An exact copy of the records below is needed, with every picture left out.
Segment Start: RECORDS TO PROCESS
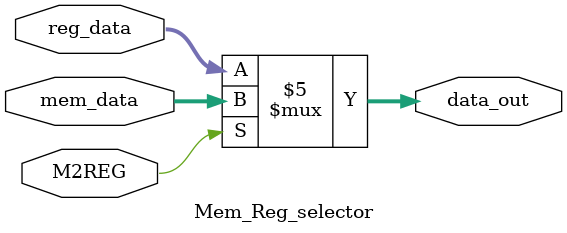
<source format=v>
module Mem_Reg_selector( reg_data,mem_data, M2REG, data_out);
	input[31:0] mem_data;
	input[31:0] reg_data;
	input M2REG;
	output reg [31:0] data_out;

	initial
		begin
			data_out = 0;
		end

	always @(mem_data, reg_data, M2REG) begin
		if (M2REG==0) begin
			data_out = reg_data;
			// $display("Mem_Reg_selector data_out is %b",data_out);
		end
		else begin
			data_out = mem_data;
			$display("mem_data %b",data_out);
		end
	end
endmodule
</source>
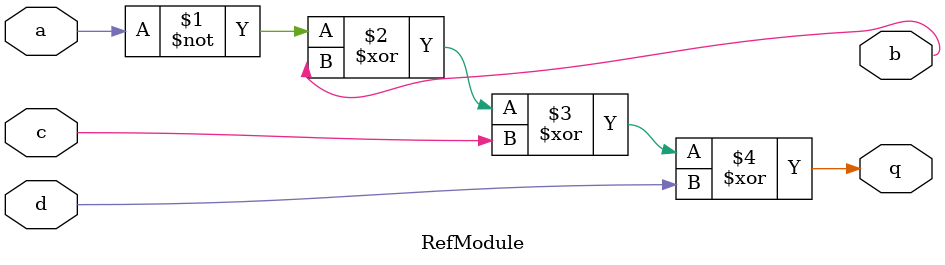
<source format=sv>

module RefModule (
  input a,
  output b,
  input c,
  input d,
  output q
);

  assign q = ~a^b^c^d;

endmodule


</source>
Segment End: RECORDS TO PROCESS
## RESULT OF THIS TASK
<source format=v>
module Mem_Reg_selector( reg_data,mem_data, M2REG, data_out);
	input[31:0] mem_data;
	input[31:0] reg_data;
	input M2REG;
	output reg [31:0] data_out;

	initial
		begin
			data_out = 0;
		end

	always @(mem_data, reg_data, M2REG) begin
		if (M2REG==0) begin
			data_out = reg_data;
			// $display("Mem_Reg_selector data_out is %b",data_out);
		end
		else begin
			data_out = mem_data;
			$display("mem_data %b",data_out);
		end
	end
endmodule
</source>
<source format=sv>

module RefModule (
  input a,
  output b,
  input c,
  input d,
  output q
);

  assign q = ~a^b^c^d;

endmodule


</source>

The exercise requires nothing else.